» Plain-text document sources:
----

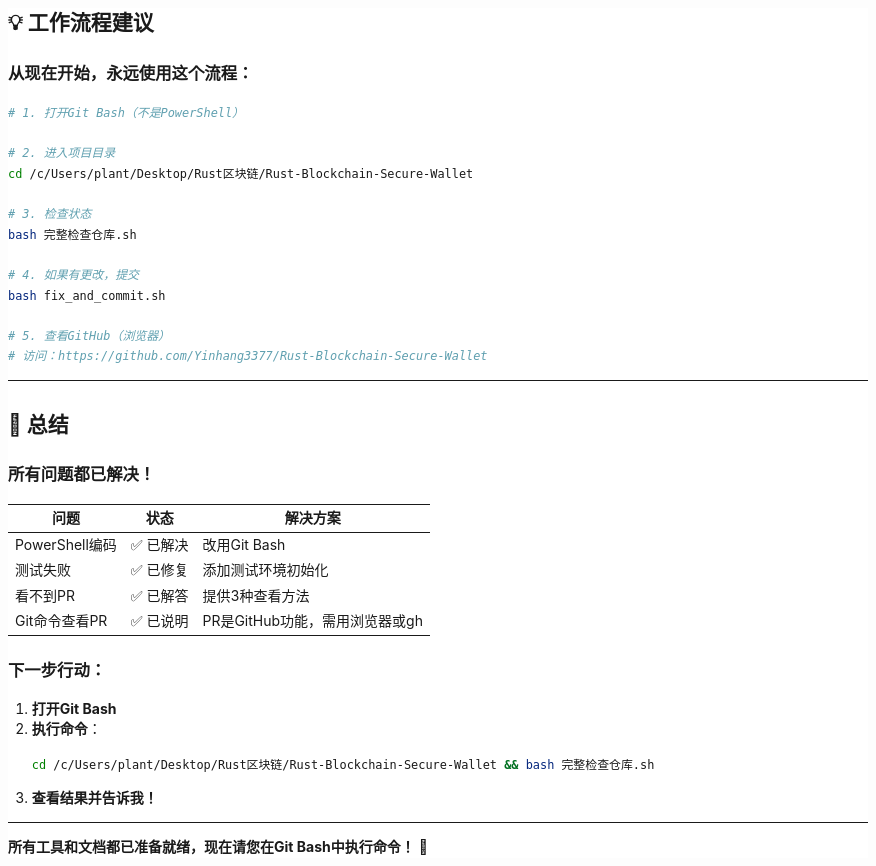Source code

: 
## 💡 工作流程建议

### 从现在开始，永远使用这个流程：

```bash
# 1. 打开Git Bash（不是PowerShell）

# 2. 进入项目目录
cd /c/Users/plant/Desktop/Rust区块链/Rust-Blockchain-Secure-Wallet

# 3. 检查状态
bash 完整检查仓库.sh

# 4. 如果有更改，提交
bash fix_and_commit.sh

# 5. 查看GitHub（浏览器）
# 访问：https://github.com/Yinhang3377/Rust-Blockchain-Secure-Wallet
```

---

## 🎉 总结

### 所有问题都已解决！

| 问题 | 状态 | 解决方案 |
|---|---|---|
| PowerShell编码 | ✅ 已解决 | 改用Git Bash |
| 测试失败 | ✅ 已修复 | 添加测试环境初始化 |
| 看不到PR | ✅ 已解答 | 提供3种查看方法 |
| Git命令查看PR | ✅ 已说明 | PR是GitHub功能，需用浏览器或gh |

### 下一步行动：

1. **打开Git Bash**
2. **执行命令**：
   ```bash
   cd /c/Users/plant/Desktop/Rust区块链/Rust-Blockchain-Secure-Wallet && bash 完整检查仓库.sh
   ```
3. **查看结果并告诉我！**

---

**所有工具和文档都已准备就绪，现在请您在Git Bash中执行命令！** 🚀

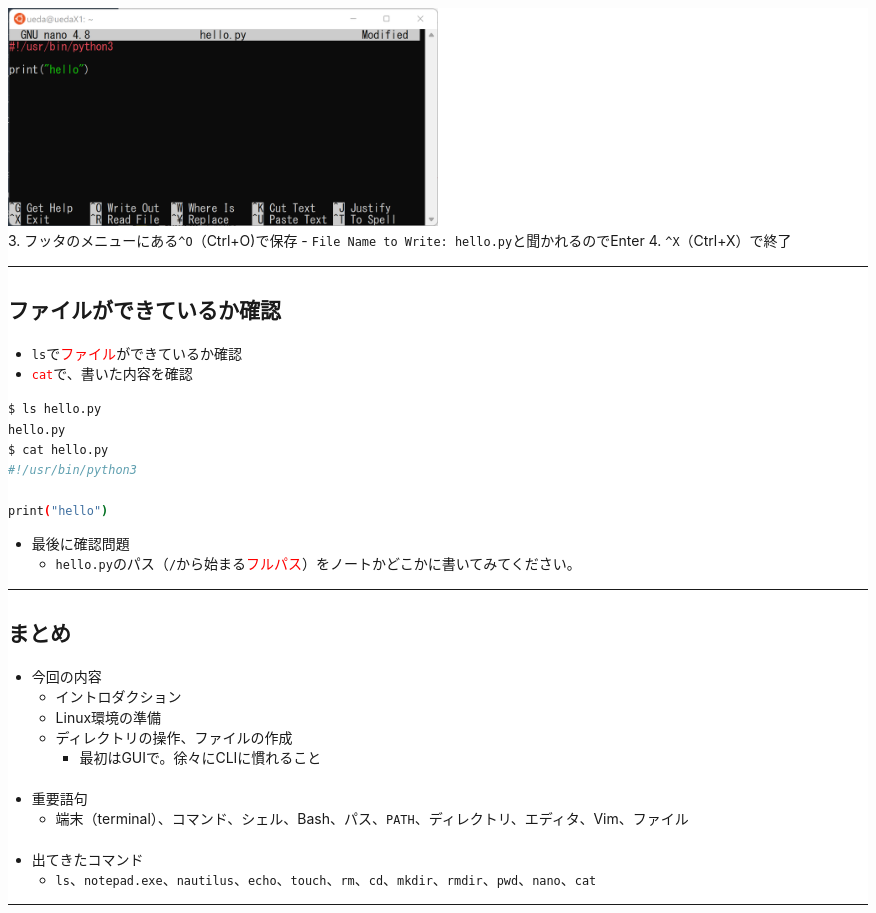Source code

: <img width=50% src="figs/nano.png" /><br />
    3. フッタのメニューにある`^O`（Ctrl+O)で保存
        - `File Name to Write: hello.py`と聞かれるのでEnter
    4. `^X`（Ctrl+X）で終了


---

## ファイルができているか確認

- `ls`で<span style="color:red">ファイル</span>ができているか確認
- <span style="color:red">`cat`</span>で、書いた内容を確認

```bash
$ ls hello.py
hello.py
$ cat hello.py
#!/usr/bin/python3

print("hello")
```

- 最後に確認問題
    - `hello.py`のパス（`/`から始まる<span style="color:red">フルパス</span>）をノートかどこかに書いてみてください。

---

## まとめ

- 今回の内容
    - イントロダクション
    - Linux環境の準備
    - ディレクトリの操作、ファイルの作成
        - 最初はGUIで。徐々にCLIに慣れること<br />　
- 重要語句
    - 端末（terminal）、コマンド、シェル、Bash、パス、`PATH`、ディレクトリ、エディタ、Vim、ファイル<br />　
- 出てきたコマンド
    - `ls`、`notepad.exe`、`nautilus`、`echo`、`touch`、`rm`、`cd`、`mkdir`、`rmdir`、`pwd`、`nano`、`cat`

---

----

Give every line of the records above again, exactly, and omit the pictures.

Source code

: 
## 💡 工作流程建议

### 从现在开始，永远使用这个流程：

```bash
# 1. 打开Git Bash（不是PowerShell）

# 2. 进入项目目录
cd /c/Users/plant/Desktop/Rust区块链/Rust-Blockchain-Secure-Wallet

# 3. 检查状态
bash 完整检查仓库.sh

# 4. 如果有更改，提交
bash fix_and_commit.sh

# 5. 查看GitHub（浏览器）
# 访问：https://github.com/Yinhang3377/Rust-Blockchain-Secure-Wallet
```

---

## 🎉 总结

### 所有问题都已解决！

| 问题 | 状态 | 解决方案 |
|---|---|---|
| PowerShell编码 | ✅ 已解决 | 改用Git Bash |
| 测试失败 | ✅ 已修复 | 添加测试环境初始化 |
| 看不到PR | ✅ 已解答 | 提供3种查看方法 |
| Git命令查看PR | ✅ 已说明 | PR是GitHub功能，需用浏览器或gh |

### 下一步行动：

1. **打开Git Bash**
2. **执行命令**：
   ```bash
   cd /c/Users/plant/Desktop/Rust区块链/Rust-Blockchain-Secure-Wallet && bash 完整检查仓库.sh
   ```
3. **查看结果并告诉我！**

---

**所有工具和文档都已准备就绪，现在请您在Git Bash中执行命令！** 🚀

Source code

: <img width=50% src="figs/nano.png" /><br />
    3. フッタのメニューにある`^O`（Ctrl+O)で保存
        - `File Name to Write: hello.py`と聞かれるのでEnter
    4. `^X`（Ctrl+X）で終了


---

## ファイルができているか確認

- `ls`で<span style="color:red">ファイル</span>ができているか確認
- <span style="color:red">`cat`</span>で、書いた内容を確認

```bash
$ ls hello.py
hello.py
$ cat hello.py
#!/usr/bin/python3

print("hello")
```

- 最後に確認問題
    - `hello.py`のパス（`/`から始まる<span style="color:red">フルパス</span>）をノートかどこかに書いてみてください。

---

## まとめ

- 今回の内容
    - イントロダクション
    - Linux環境の準備
    - ディレクトリの操作、ファイルの作成
        - 最初はGUIで。徐々にCLIに慣れること<br />　
- 重要語句
    - 端末（terminal）、コマンド、シェル、Bash、パス、`PATH`、ディレクトリ、エディタ、Vim、ファイル<br />　
- 出てきたコマンド
    - `ls`、`notepad.exe`、`nautilus`、`echo`、`touch`、`rm`、`cd`、`mkdir`、`rmdir`、`pwd`、`nano`、`cat`

---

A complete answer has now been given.